▶ **TASK INSTRUCTIONS**: Could you restate every entry word for word, minus the pictures?

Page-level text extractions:
___

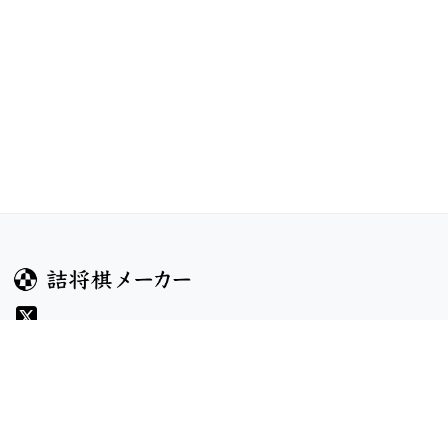
ガイド
コンテンツ
ヘルプ
お題
詰将棋のルール
記事
詰将棋メーカーについて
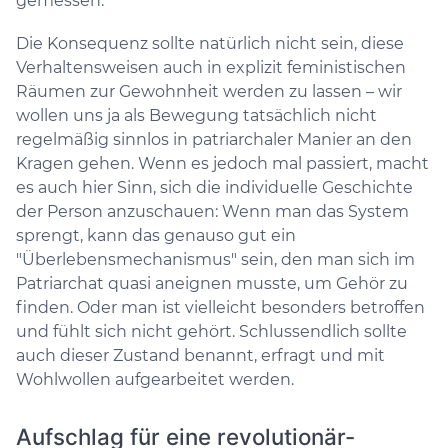
gemessen.
Die Konsequenz sollte natürlich nicht sein, diese
Verhaltensweisen auch in explizit feministischen
Räumen zur Gewohnheit werden zu lassen – wir
wollen uns ja als Bewegung tatsächlich nicht
regelmäßig sinnlos in patriarchaler Manier an den
Kragen gehen. Wenn es jedoch mal passiert, macht
es auch hier Sinn, sich die individuelle Geschichte
der Person anzuschauen: Wenn man das System
sprengt, kann das genauso gut ein
"Überlebensmechanismus" sein, den man sich im
Patriarchat quasi aneignen musste, um Gehör zu
finden. Oder man ist vielleicht besonders betroffen
und fühlt sich nicht gehört. Schlussendlich sollte
auch dieser Zustand benannt, erfragt und mit
Wohlwollen aufgearbeitet werden.
Aufschlag für eine revolutionär-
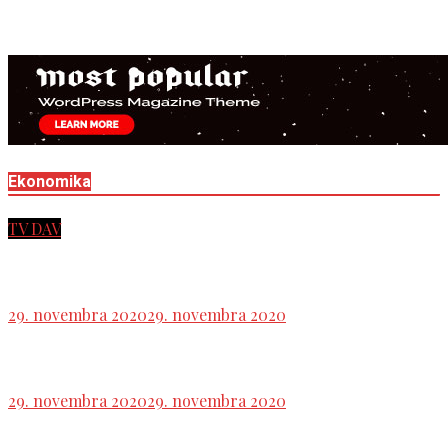
dôvodom je zavedenie povinnej škôlky
Ekonomika
TV DAV
Tlačová beseda strany HLAS
29. novembra 2020
29. novembra 2020
Ľavicové noviny
29. novembra 2020
29. novembra 2020
Zostrih tlačovky SMER-SD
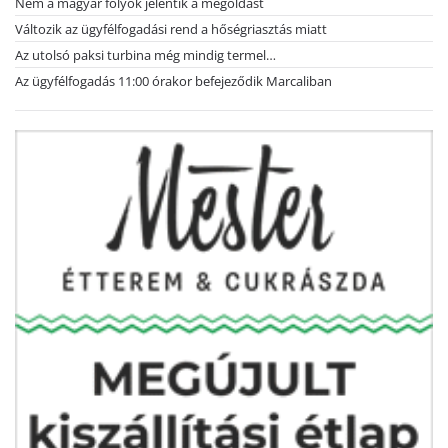
Nem a magyar folyók jelentik a megoldást
Változik az ügyfélfogadási rend a hőségriasztás miatt
Az utolsó paksi turbina még mindig termel…
Az ügyfélfogadás 11:00 órakor befejeződik Marcaliban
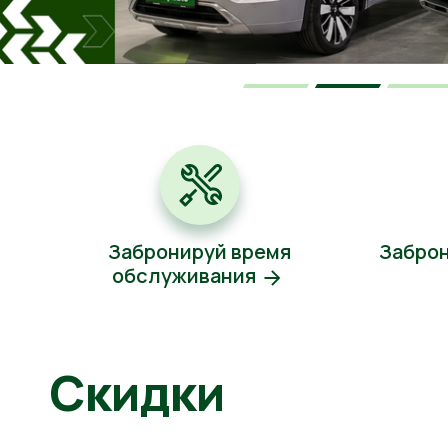
Забронируй время
Заброн
обслуживания
Скидки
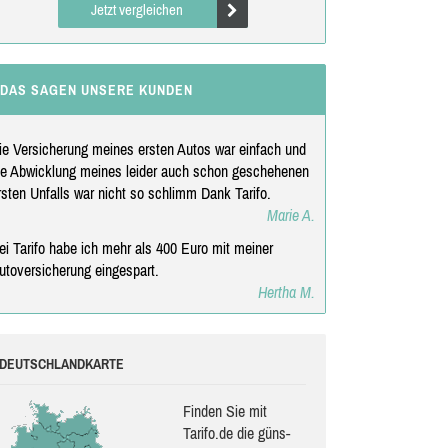
Jetzt vergleichen
DAS SAGEN UNSERE KUNDEN
ie Versicherung meines ersten Autos war einfach und
ie Abwicklung meines leider auch schon geschehenen
rsten Unfalls war nicht so schlimm Dank Tarifo.
Marie A.
ei Tarifo habe ich mehr als 400 Euro mit meiner
utoversicherung eingespart.
Hertha M.
DEUTSCHLANDKARTE
Finden Sie mit
Tarifo.de die güns­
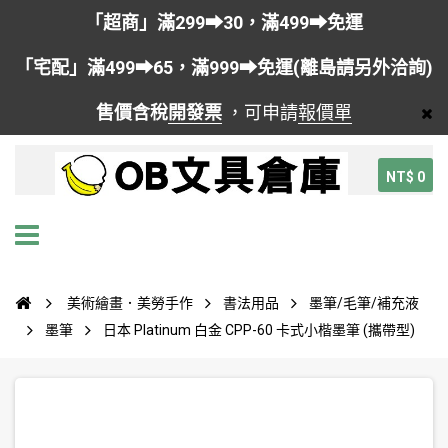
「超商」滿299➡30，滿499➡免運
「宅配」滿499➡65，滿999➡免運(離島請另外洽詢)
售價含稅
開發票
，可申請
報價單
NT$ 0
美術繪畫．美勞手作
書法用品
墨筆/毛筆/補充液
墨筆
日本 Platinum 白金 CPP-60 卡式小楷墨筆 (攜帶型)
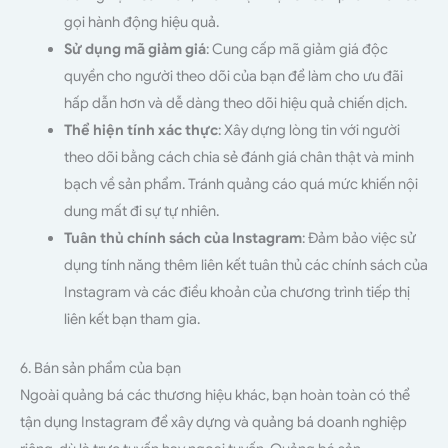
gọi hành động hiệu quả.
Sử dụng mã giảm giá
: Cung cấp mã giảm giá độc
quyền cho người theo dõi của bạn để làm cho ưu đãi
hấp dẫn hơn và dễ dàng theo dõi hiệu quả chiến dịch.
Thể hiện tính xác thực
: Xây dựng lòng tin với người
theo dõi bằng cách chia sẻ đánh giá chân thật và minh
bạch về sản phẩm. Tránh quảng cáo quá mức khiến nội
dung mất đi sự tự nhiên.
Tuân thủ chính sách của Instagram
: Đảm bảo việc sử
dụng tính năng thêm liên kết tuân thủ các chính sách của
Instagram và các điều khoản của chương trình tiếp thị
liên kết bạn tham gia.
6. Bán sản phẩm của bạn
Ngoài quảng bá các thương hiệu khác, bạn hoàn toàn có thể
tận dụng Instagram để xây dựng và quảng bá doanh nghiệp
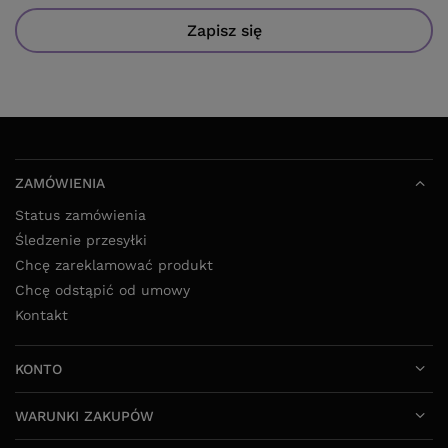
Status zamówienia
Śledzenie przesyłki
Chcę zareklamować produkt
Chcę odstąpić od umowy
Kontakt
KONTO
WARUNKI ZAKUPÓW
SKLEP LOKIKOKI.PL
52 325 20 80
8:00 - 16:00 pon - pt
info@lokikoki.pl
LokiKoki.pl
,
Ołowiana 12
,
85-461
Bydgoszcz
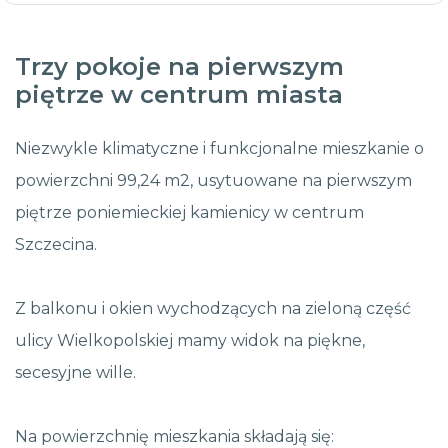
Trzy pokoje na pierwszym
piętrze w centrum miasta
Niezwykle klimatyczne i funkcjonalne mieszkanie o
powierzchni 99,24 m2, usytuowane na pierwszym
piętrze poniemieckiej kamienicy w centrum
Szczecina.
Z balkonu i okien wychodzących na zieloną część
ulicy Wielkopolskiej mamy widok na piękne,
secesyjne wille.
Na powierzchnię mieszkania składają się:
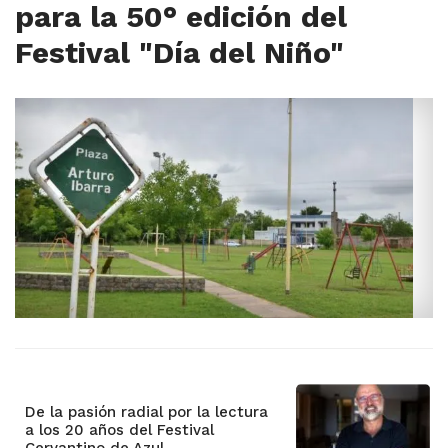
para la 50° edición del
Festival "Día del Niño"
De la pasión radial por la lectura
a los 20 años del Festival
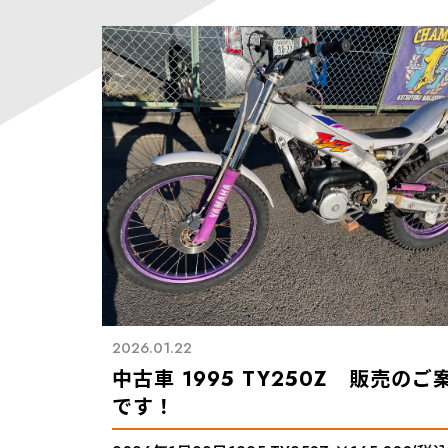
2026.01.22
中古車 1995 TY250Z 販売のご
です！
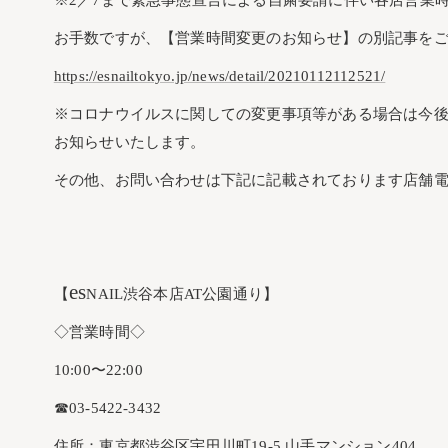
お手数ですが、【営業時間変更のお知らせ】の別記事を
https://esnailtokyo.jp/news/detail/20210112112521/
※コロナウイルスに関しての変更事項等がある場合は今
お知らせいたします。
その他、お問い合わせは下記に記載されております店舗
es
【
NAIL渋谷本店AT公園通り】
◇営業時間◇
10:00〜22:00
☎︎03-5422-3432
住所：東京都渋谷区宇田川町19-5 山手マンション404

___

▶ **WRITTEN ANSWER**:
ガイド
コンテンツ
ヘルプ
お題
詰将棋のルール
記事
詰将棋メーカーについて
gemessen.
Die Konsequenz sollte natürlich nicht sein, diese
Verhaltensweisen auch in explizit feministischen
Räumen zur Gewohnheit werden zu lassen – wir
wollen uns ja als Bewegung tatsächlich nicht
regelmäßig sinnlos in patriarchaler Manier an den
Kragen gehen. Wenn es jedoch mal passiert, macht
es auch hier Sinn, sich die individuelle Geschichte
der Person anzuschauen: Wenn man das System
sprengt, kann das genauso gut ein
"Überlebensmechanismus" sein, den man sich im
Patriarchat quasi aneignen musste, um Gehör zu
finden. Oder man ist vielleicht besonders betroffen
und fühlt sich nicht gehört. Schlussendlich sollte
auch dieser Zustand benannt, erfragt und mit
Wohlwollen aufgearbeitet werden.
Aufschlag für eine revolutionär-
dôvodom je zavedenie povinnej škôlky
Ekonomika
TV DAV
Tlačová beseda strany HLAS
29. novembra 2020
29. novembra 2020
Ľavicové noviny
29. novembra 2020
29. novembra 2020
Zostrih tlačovky SMER-SD
Nem a magyar folyók jelentik a megoldást
Változik az ügyfélfogadási rend a hőségriasztás miatt
Az utolsó paksi turbina még mindig termel…
Az ügyfélfogadás 11:00 órakor befejeződik Marcaliban
Забронируй время
Заброн
обслуживания
Скидки
Jetzt vergleichen
DAS SAGEN UNSERE KUNDEN
ie Versicherung meines ersten Autos war einfach und
ie Abwicklung meines leider auch schon geschehenen
rsten Unfalls war nicht so schlimm Dank Tarifo.
Marie A.
ei Tarifo habe ich mehr als 400 Euro mit meiner
utoversicherung eingespart.
Hertha M.
DEUTSCHLANDKARTE
Finden Sie mit
Tarifo.de die güns­
「超商」滿299➡30，滿499➡免運
「宅配」滿499➡65，滿999➡免運(離島請另外洽詢)
售價含稅
開發票
，可申請
報價單
NT$ 0
美術繪畫．美勞手作
書法用品
墨筆/毛筆/補充液
墨筆
日本 Platinum 白金 CPP-60 卡式小楷墨筆 (攜帶型)
gọi hành động hiệu quả.
Sử dụng mã giảm giá
: Cung cấp mã giảm giá độc
quyền cho người theo dõi của bạn để làm cho ưu đãi
hấp dẫn hơn và dễ dàng theo dõi hiệu quả chiến dịch.
Thể hiện tính xác thực
: Xây dựng lòng tin với người
theo dõi bằng cách chia sẻ đánh giá chân thật và minh
bạch về sản phẩm. Tránh quảng cáo quá mức khiến nội
dung mất đi sự tự nhiên.
Tuân thủ chính sách của Instagram
: Đảm bảo việc sử
dụng tính năng thêm liên kết tuân thủ các chính sách của
Instagram và các điều khoản của chương trình tiếp thị
liên kết bạn tham gia.
6. Bán sản phẩm của bạn
Ngoài quảng bá các thương hiệu khác, bạn hoàn toàn có thể
tận dụng Instagram để xây dựng và quảng bá doanh nghiệp
Status zamówienia
Śledzenie przesyłki
Chcę zareklamować produkt
Chcę odstąpić od umowy
Kontakt
KONTO
WARUNKI ZAKUPÓW
SKLEP LOKIKOKI.PL
52 325 20 80
8:00 - 16:00 pon - pt
info@lokikoki.pl
LokiKoki.pl
,
Ołowiana 12
,
85-461
Bydgoszcz
Trzy pokoje na pierwszym
piętrze w centrum miasta
Niezwykle klimatyczne i funkcjonalne mieszkanie o
powierzchni 99,24 m2, usytuowane na pierwszym
piętrze poniemieckiej kamienicy w centrum
Szczecina.
Z balkonu i okien wychodzących na zieloną część
ulicy Wielkopolskiej mamy widok na piękne,
secesyjne wille.
Na powierzchnię mieszkania składają się:
para la 50° edición del
Festival "Día del Niño"
De la pasión radial por la lectura
a los 20 años del Festival
2026.01.22
中古車 1995 TY250Z 販売のご
です！
お手数ですが、【営業時間変更のお知らせ】の別記事を
https://esnailtokyo.jp/news/detail/20210112112521/
※コロナウイルスに関しての変更事項等がある場合は今
お知らせいたします。
その他、お問い合わせは下記に記載されております店舗
es
【
NAIL渋谷本店AT公園通り】
◇営業時間◇
10:00〜22:00
☎︎03-5422-3432
住所：東京都渋谷区宇田川町19-5 山手マンション404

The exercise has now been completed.